Crime

Did Paul Johnson stab his drinking buddy to death, or did someone else end his bender?

On the night of Jan. 24, 2012, Paul Johnson and Arthur McKown walked together through their east-central Fresno neighborhood, as was their habit, and they stopped at several liquor stores along the way.

The next morning, McKown was found dead in an alley behind a nearby grocery store – stabbed 39 times the night before. And the Fresno County District Attorney’s office believes Johnson, who was arrested in the area the following day with a box full of knives, was responsible. But Johnson’s lawyer said police tested more than a dozen of her client’s knives without finding the murder weapon, and she contends that someone else stabbed McKown during the several hours the two were unaccounted for.

After more than five years of court proceedings, the murder trial against Johnson began Tuesday in Fresno County Superior Court. Judge Timothy A. Kams gave the jury of nine men and three women their instructions, and the two sides began the arguments.

The District Attorney’s Office was represented by Gabriel Brickey, who focused his opening statement on the forensic evidence against Johnson.

“When Arthur Joseph McKown stood in line next to Paul Johnson on the night of Jan. 24, he had no way of knowing he’d be dead in a few hours,” Brickey said. “He didn’t know the defendant would stab him 39 times and leave him in the alley behind the Fresno Community Market.”

Brickey said Johnson used bleach in an attempt to cover up his crime, but detectives searching his home found headphones and a plastic wrapper with McKown’s blood on them.
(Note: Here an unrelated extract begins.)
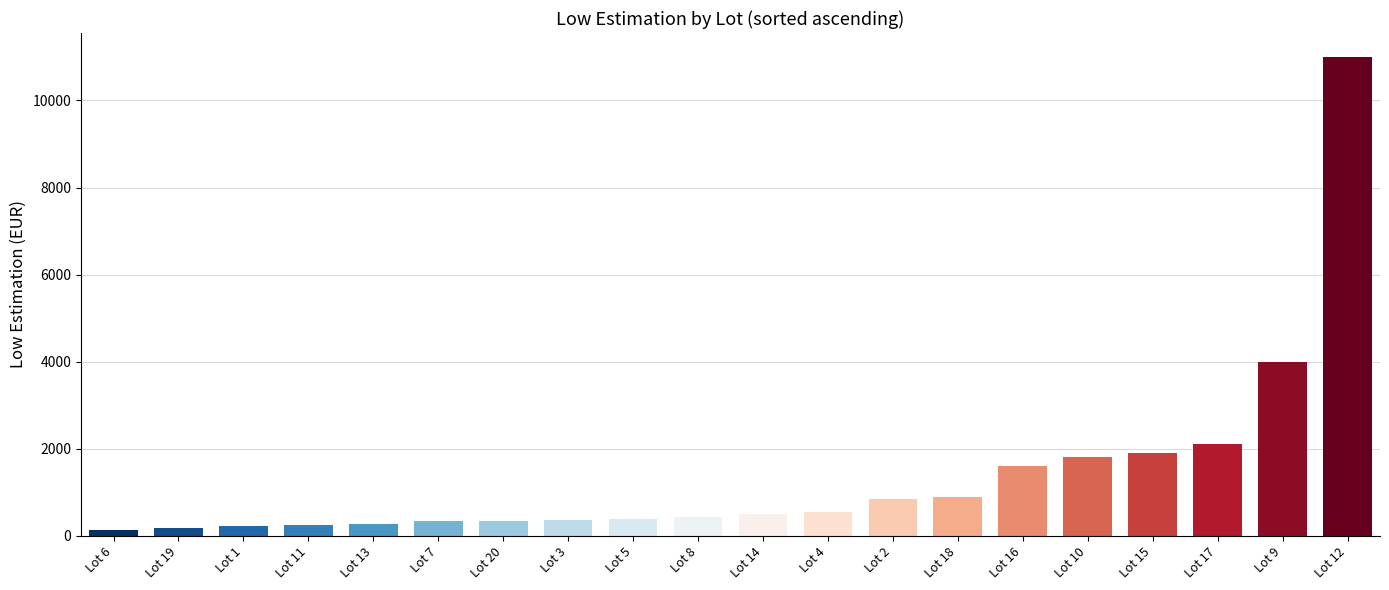

What is the smallest value displayed?

140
Surveillance video captured the two of them walking together several times that night, and police found Johnson at the scene of the crime with several knives.

But Jane Boulger, Johnson’s attorney, asked the jury to instead consider the evidence Brickey did not present. There were no witnesses or surveillance footage of the actual crime, she said, and no one in the area said they heard anything until the body was discovered. Johnson sells knives at swap meets and yard sales to make extra money, and not one of the more than a dozen of his knives tested by police was linked to the crime, she said..
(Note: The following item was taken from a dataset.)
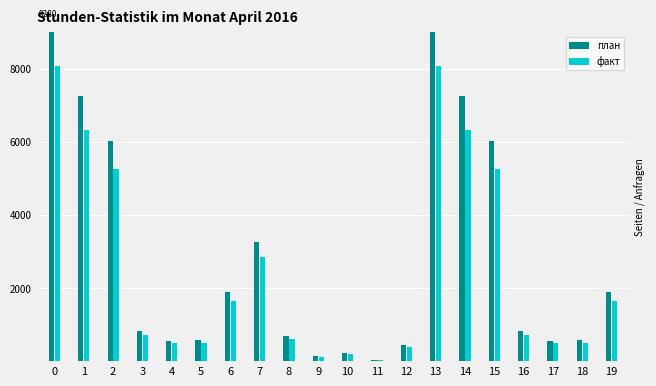

Which label corresponds to the smallest value in the chart?

11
She also noted that McKown, a homeless man, had a blood-alcohol content several times the legal limit when he died.

Addressing the blood evidence, Boulger said there was no way to date the samples, so it could have come from McKown at a different time.

Johnson and McKown often hung out in that area, Boulger said, but no testimony or footage shows any sort of argument or struggle between the two men. And as for the bleach?

“Everyone has bleach in their laundry room,” Boulger said. Johnson’s mother had used bleach to disinfect a cut on his hand the morning before McKown was killed, she added, which is why he smelled like bleach when police arrested him.

The trial is expected to last up to several weeks.